Front-end code change data
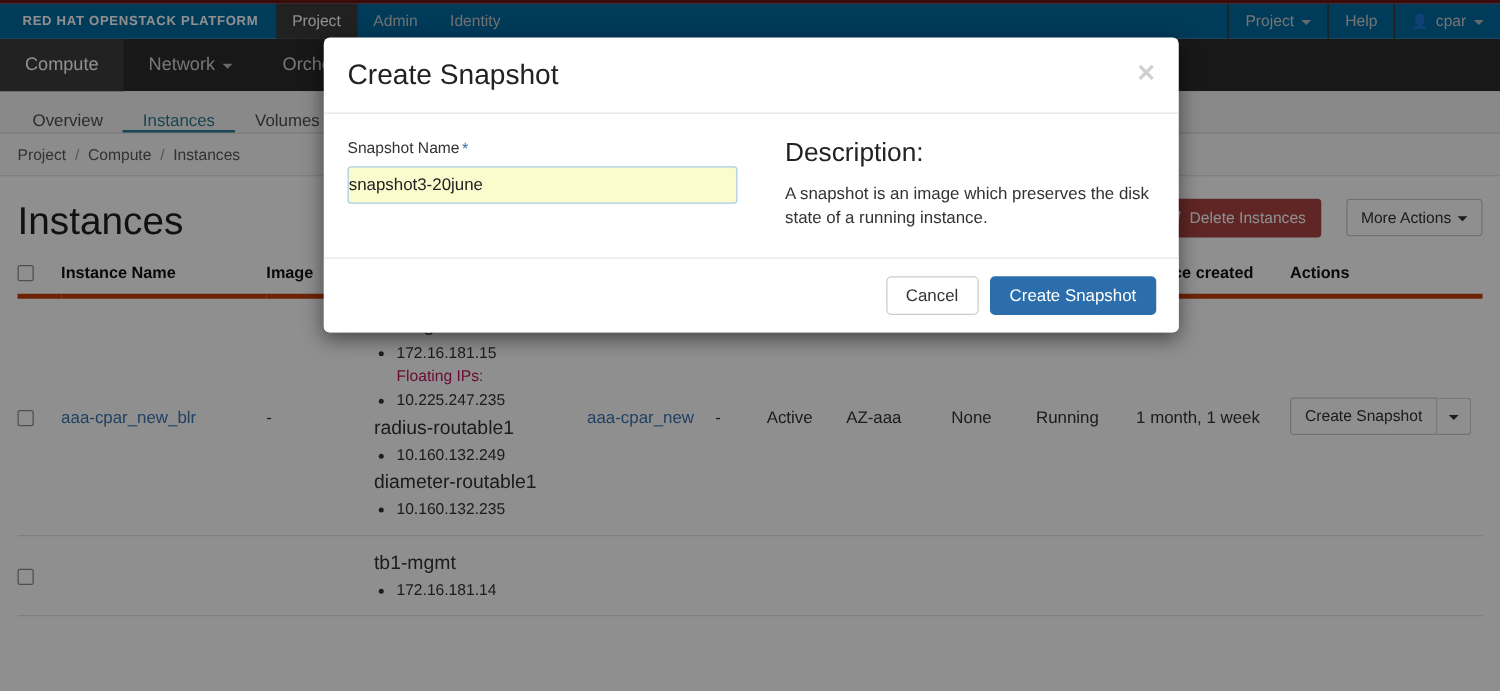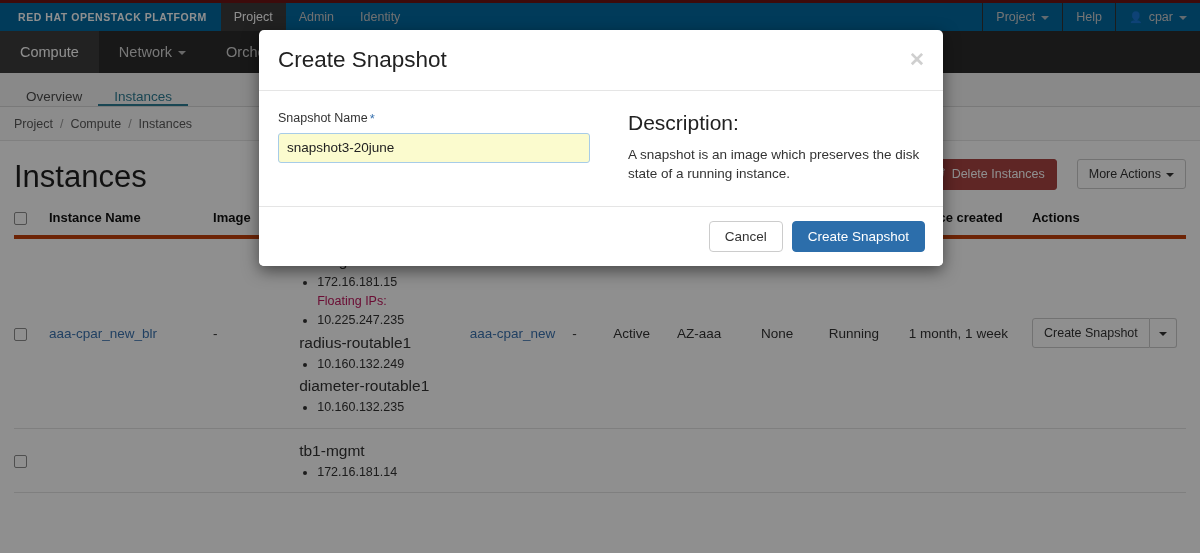"Volumes" div.tab { html: none -> <div> <span>Volumes</span> </div> }
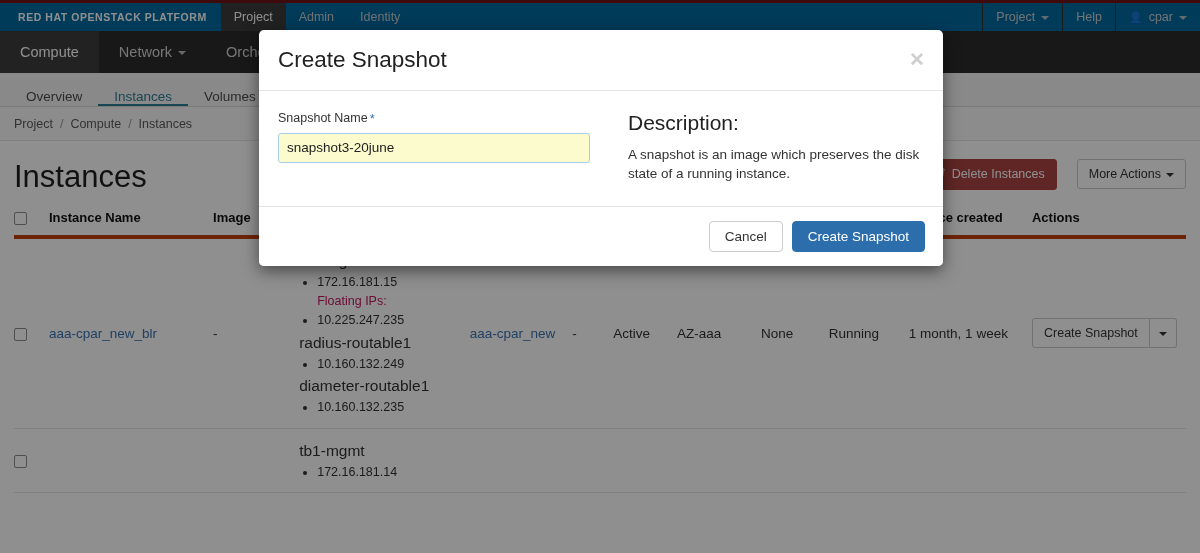"snapshot3-20june" input.snapname { padding: 4px 8px -> 4px 0 }
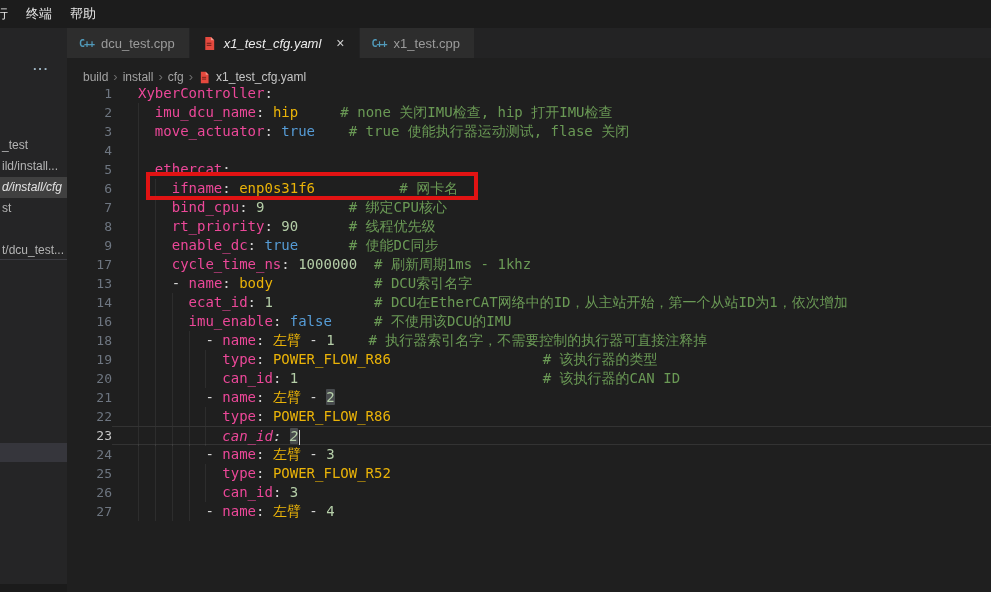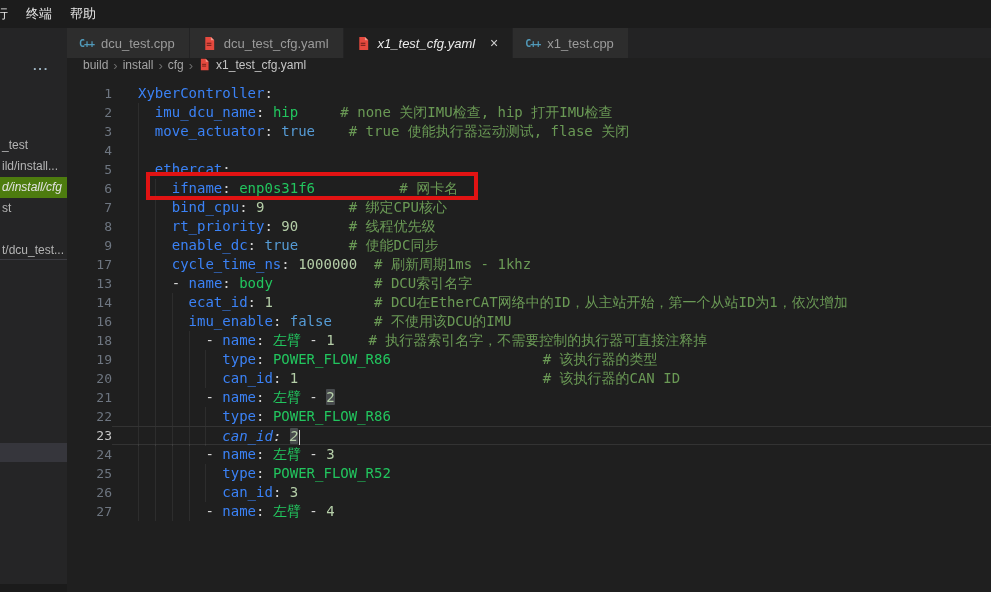"dcu_test_cfg.yaml" div.tab { html: <div> <svg> <path></path> <path></path> <rect></rect> <rect></rect> </svg> <span>dcu_test_cfg.yaml</span> </div> -> none }
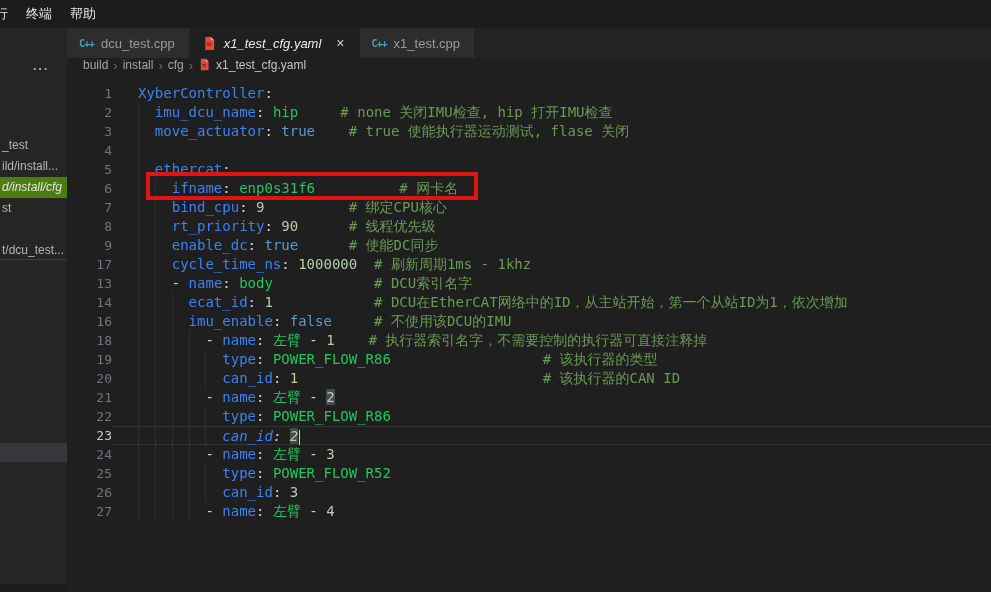"build" #breadcrumb { align-items: flex-start -> flex-end }
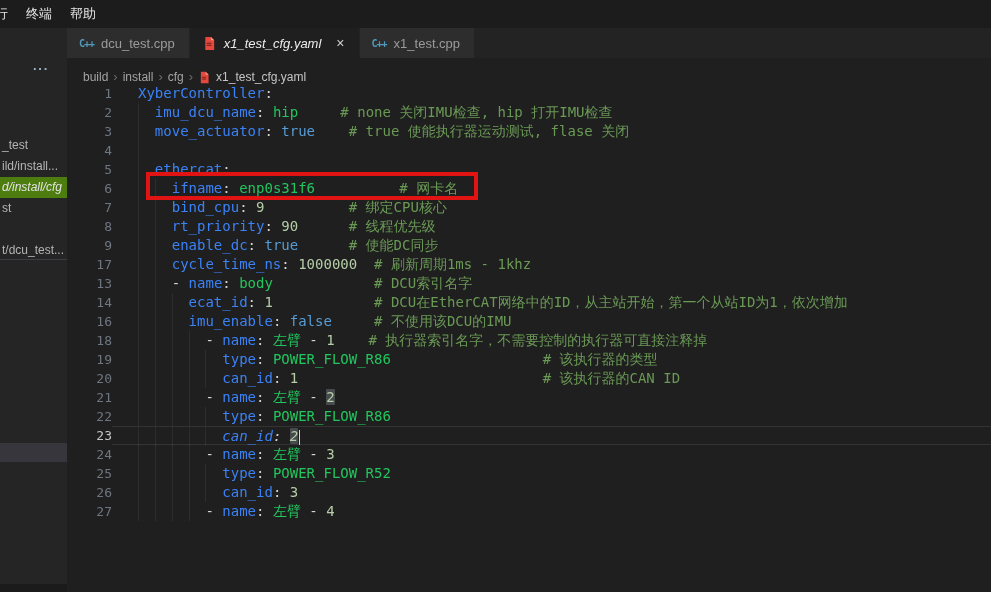"XyberController" .tk-k { color: #3b82f6 -> #ec4899 }
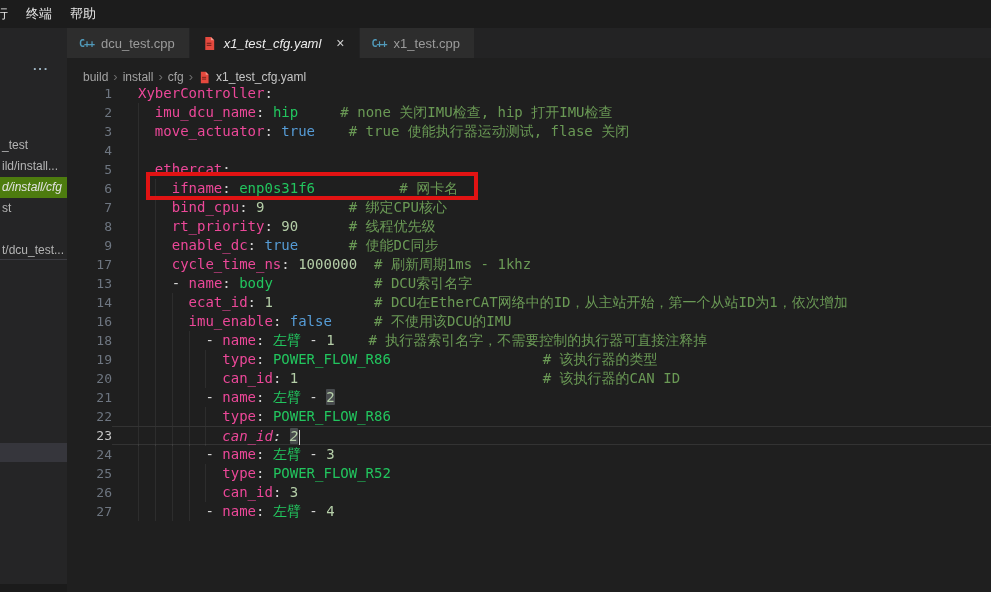"hip" .tk-s { color: #22c55e -> #eab308 }
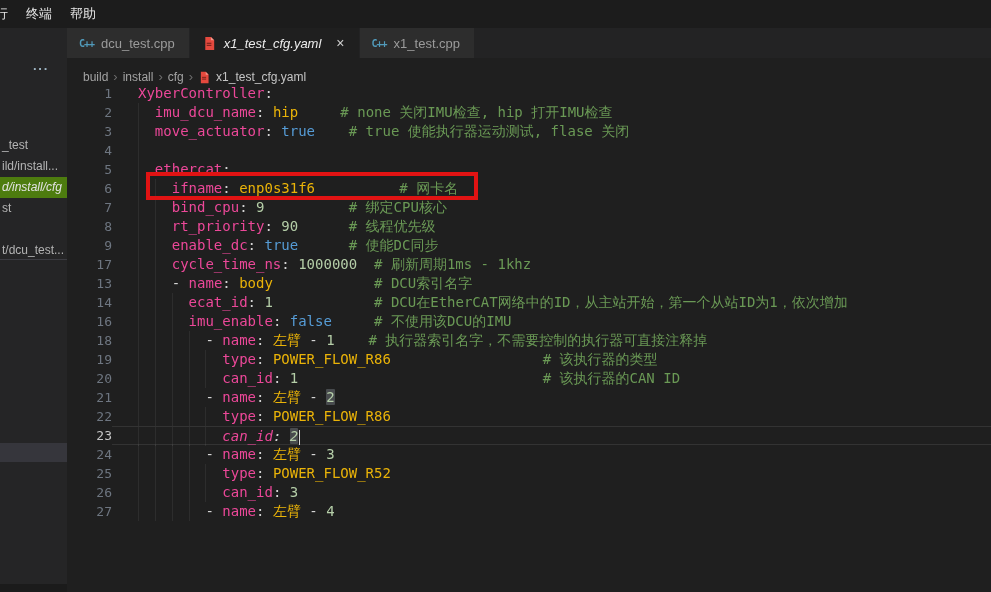"d/install/cfg" .sb-item.selected { background: #4d7c0f -> #404040 }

[Exercise goal]: Only the lines from the one containing "color: #22c55e ->" through the final line of the data should be given again, exactly and without pictures.

[Task answer]:
"hip" .tk-s { color: #22c55e -> #eab308 }
"d/install/cfg" .sb-item.selected { background: #4d7c0f -> #404040 }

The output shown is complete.